• Task to carry out: Transcribe only the last portion of the material: exactly the lines from the one with "Whole-slide image, haematoxylin" through the end, inclusive.

• Collected material:
____________

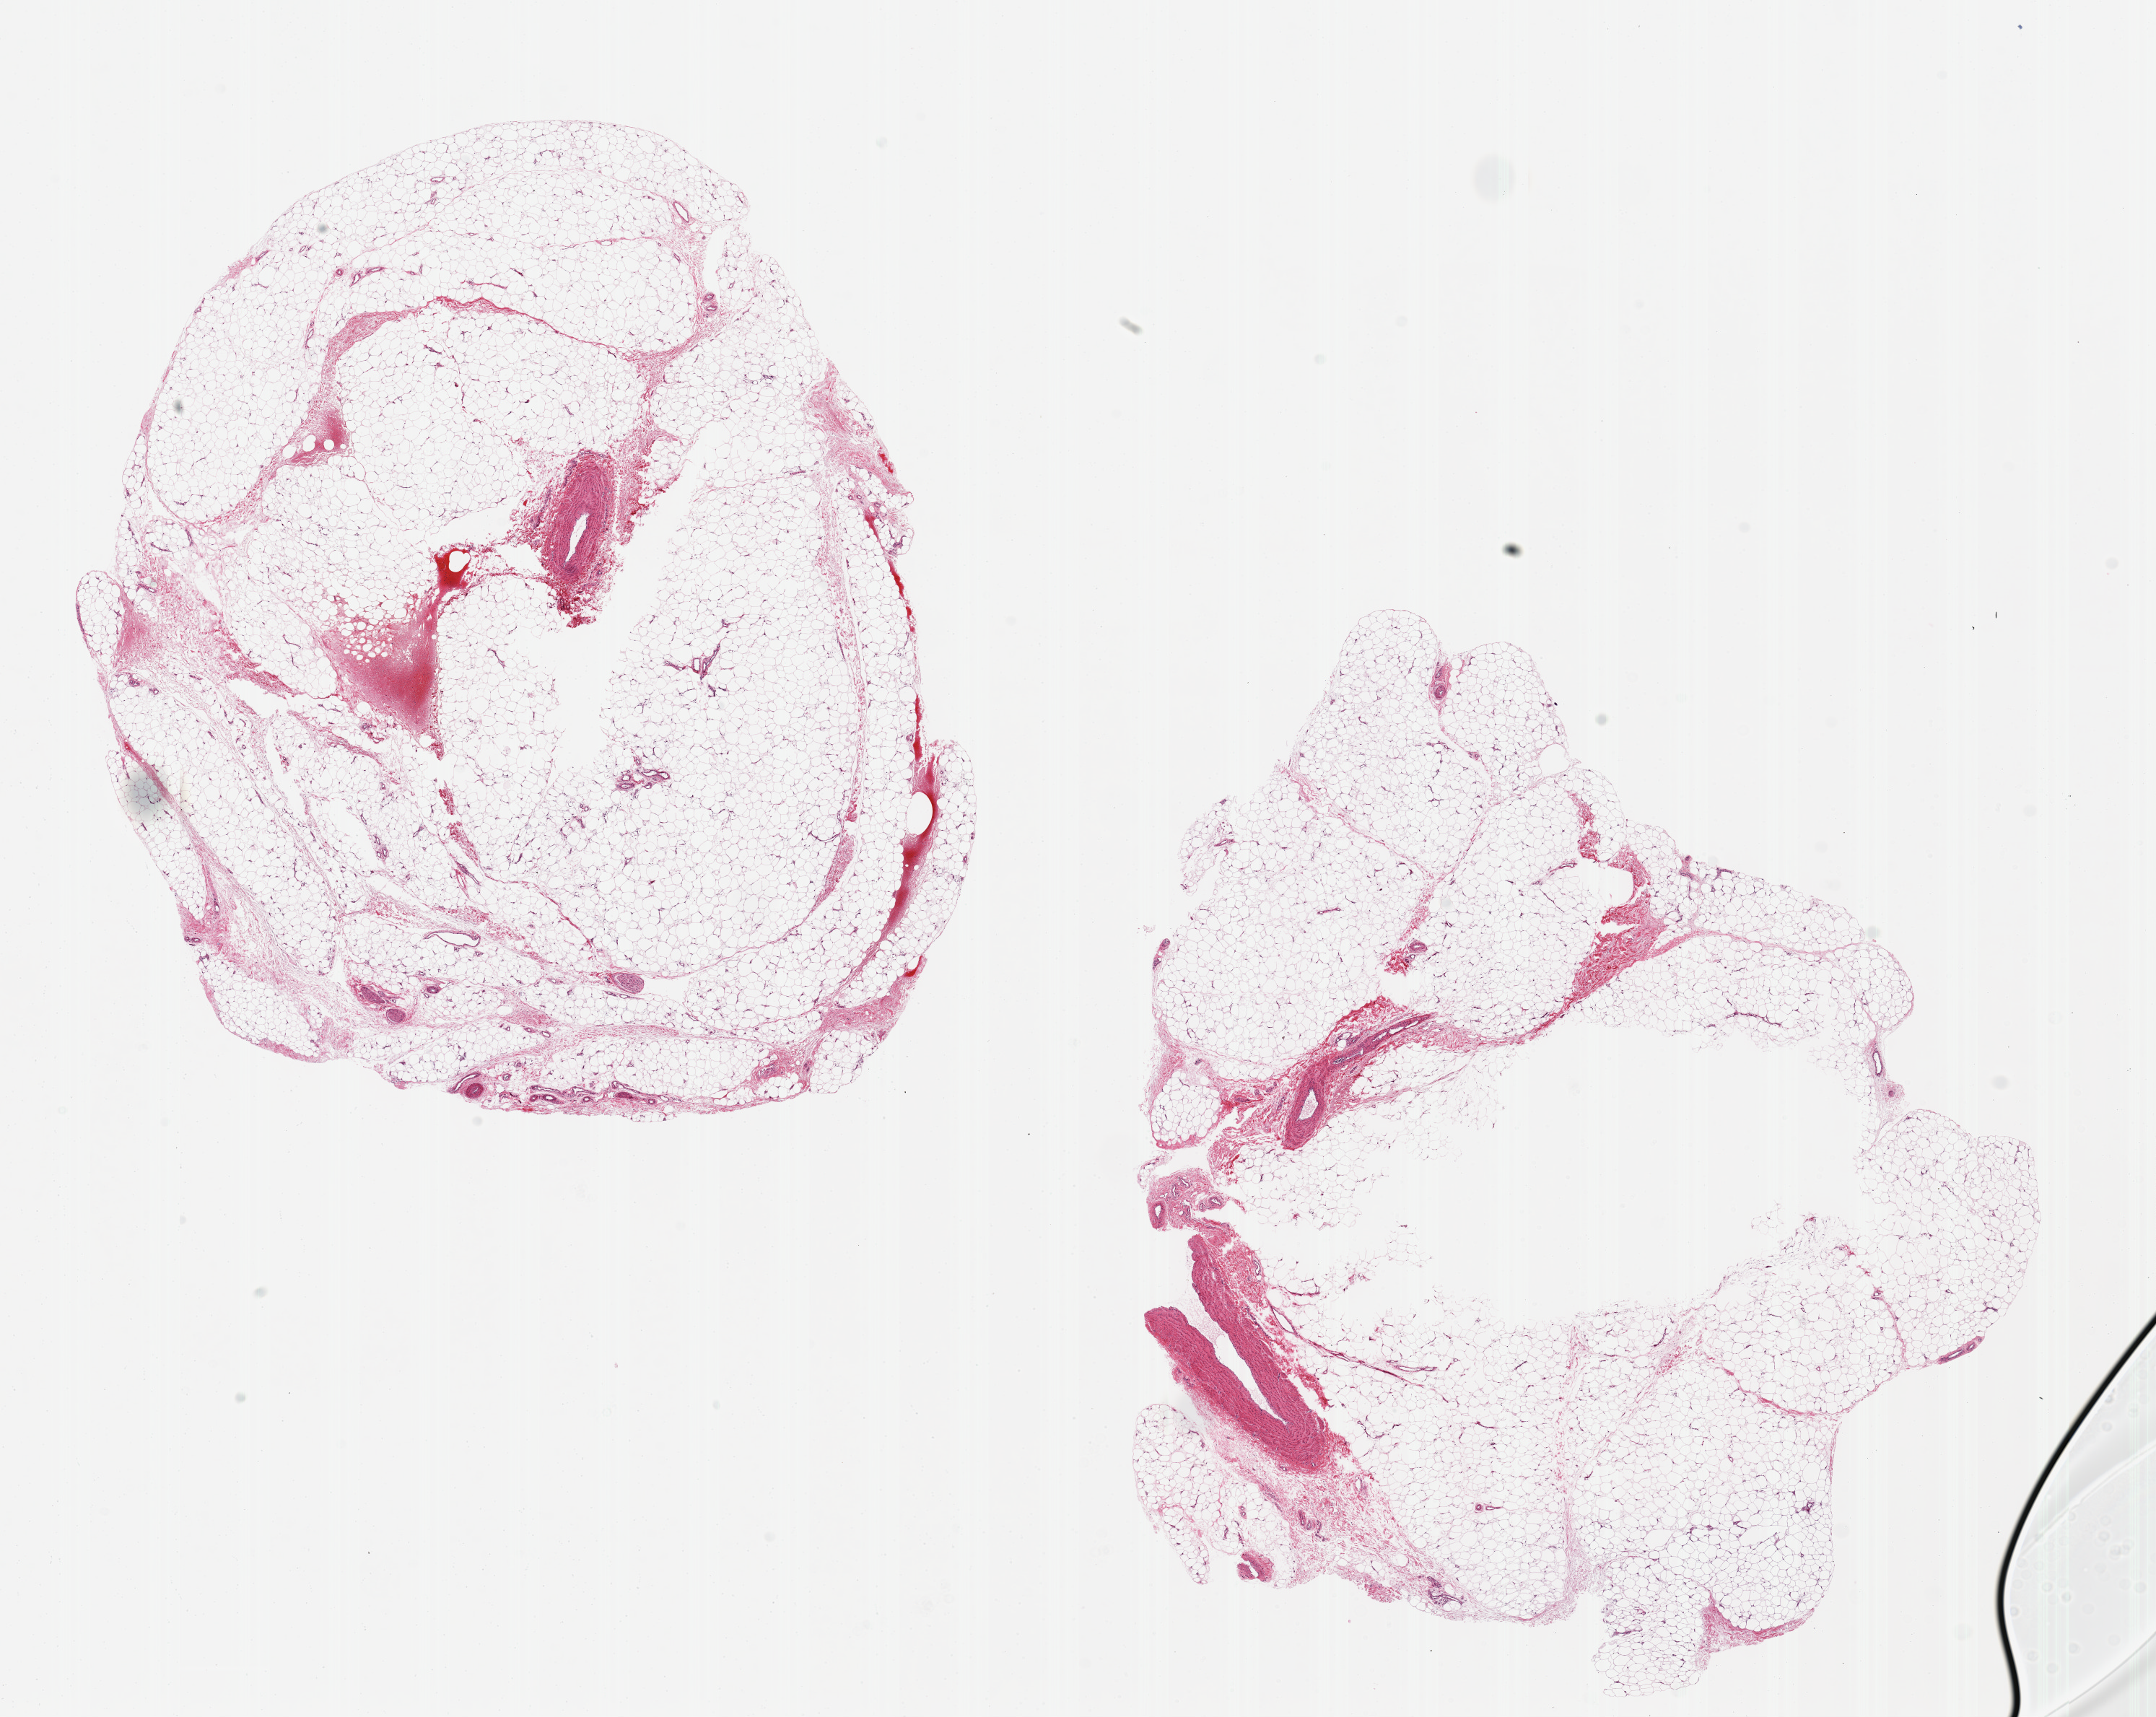
Haematoxylin and eosin whole-slide image — whole scanned area (about 23.6 x 18.8 mm) shown as a low-resolution overview, PAXgene-fixed paraffin-embedded (PFPE) section, section of adipose tissue (target tissue), tissue donor sample. Donor: male.
Reviewer comment on this tissue sample: 2 pieces ~11x8 mm.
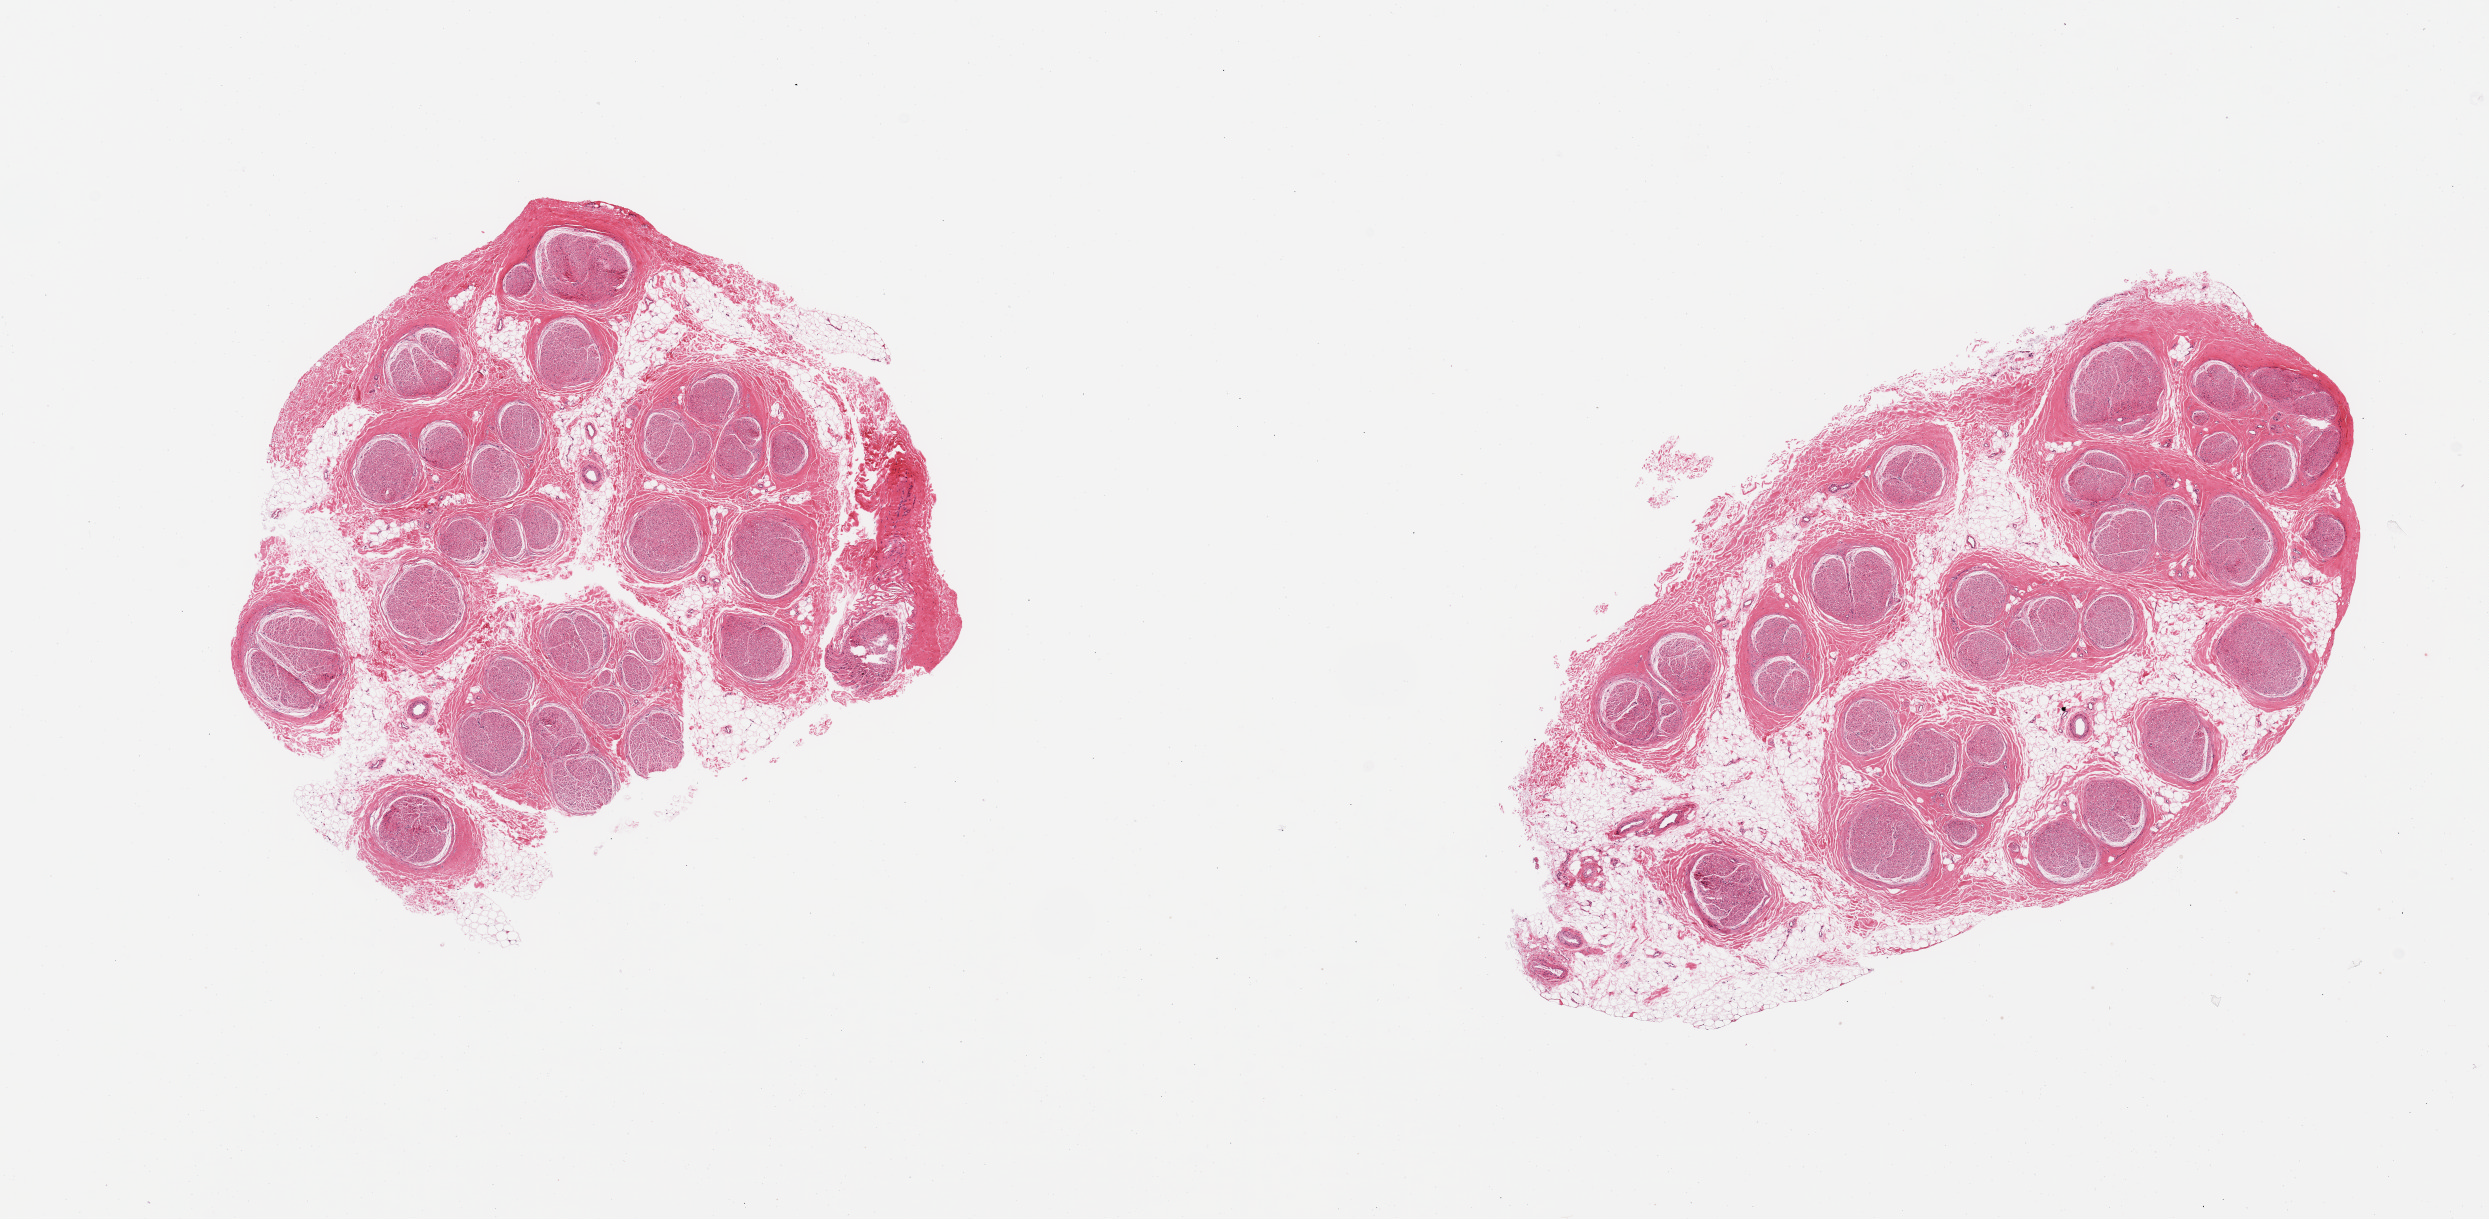
Whole-slide image, haematoxylin and eosin stain — shown as a low-resolution overview of the whole scanned area (about 19.7 x 9.6 mm, acquisition: 20x scan). PAXgene-fixed paraffin-embedded (PFPE) section. Sampled site (target tissue): tibial nerve. Donor tissue sample. Male donor.
Reviewer comment on this tissue sample: 2 pieces, trace nubbin of adherent fat, ~1mm.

____________

• Exercise answer:
Whole-slide image, haematoxylin and eosin stain — shown as a low-resolution overview of the whole scanned area (about 19.7 x 9.6 mm, acquisition: 20x scan). PAXgene-fixed paraffin-embedded (PFPE) section. Sampled site (target tissue): tibial nerve. Donor tissue sample. Male donor.
Reviewer comment on this tissue sample: 2 pieces, trace nubbin of adherent fat, ~1mm.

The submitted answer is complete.